Would/could some petty official in China decide to turn all the cars off? I think that this would be counter productive as China has the stated aim of EV market dominance and this sort of action would surely kill that. But Aussies are apparently concerned about this.
Then there is of course the obvious range anxiety. Australia is a big place; distances are routinely measured in time and not kilometres.
Waiting in line to recharge your EV for hours is something that Aussies fear but worse than the Range Anxiety there is now a phenomenon called Charger Anxiety, this is the inability to find a charger in the middle of nowhere and of course when you run out of charge it is not like if you run out of petrol.
In an ICE vehicle you can always carry a couple of Jerry-cans of spare fuel or walk to the nearest garage, goof like trying to go and get a bucket of electricity.
Then we get to issues with cost of running an EV starting with the insurance premium. As we have highlighted in numerous previous scribblings the cost of insurance for an EV is far in excess of those for ICE vehicles.

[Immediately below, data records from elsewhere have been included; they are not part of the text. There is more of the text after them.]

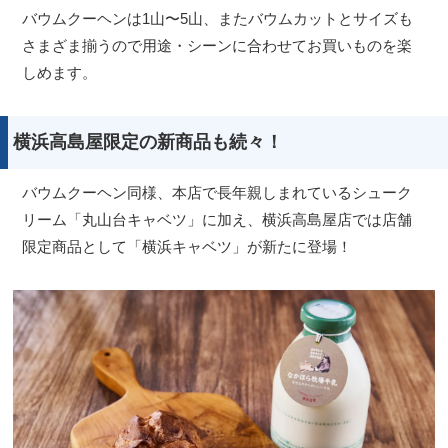
バウムクーヘンは1山〜5山、またバウムカットとサイズも
さまざま揃うので用途・シーンに合わせてお買いものを楽
しめます。
横浜高島屋限定の新商品も続々！
バウムクーヘン同様、本店で長年親しまれているシューク
リーム「丸山台キャベツ」に加え、横浜高島屋店では店舗
限定商品として「横浜キャベツ」が新たに登場！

If you scratch a battery pack you will have to replace it and that ain’t cheap. Once you get into the outback the roads are frankly third world quality, many of them are only passable in the dry and are rutted and bumpy.
Strangely Australia is not talking about increased trade tariffs, such as those in USA and Canada and Europe, for the importation for EVs largely because they do not have any car industry of their own anymore.
So that may be the only piece of good news for wannabe electric vehicles drivers down under who can still avail themselves of cheaper cars courtesy of the Chinese tax payer.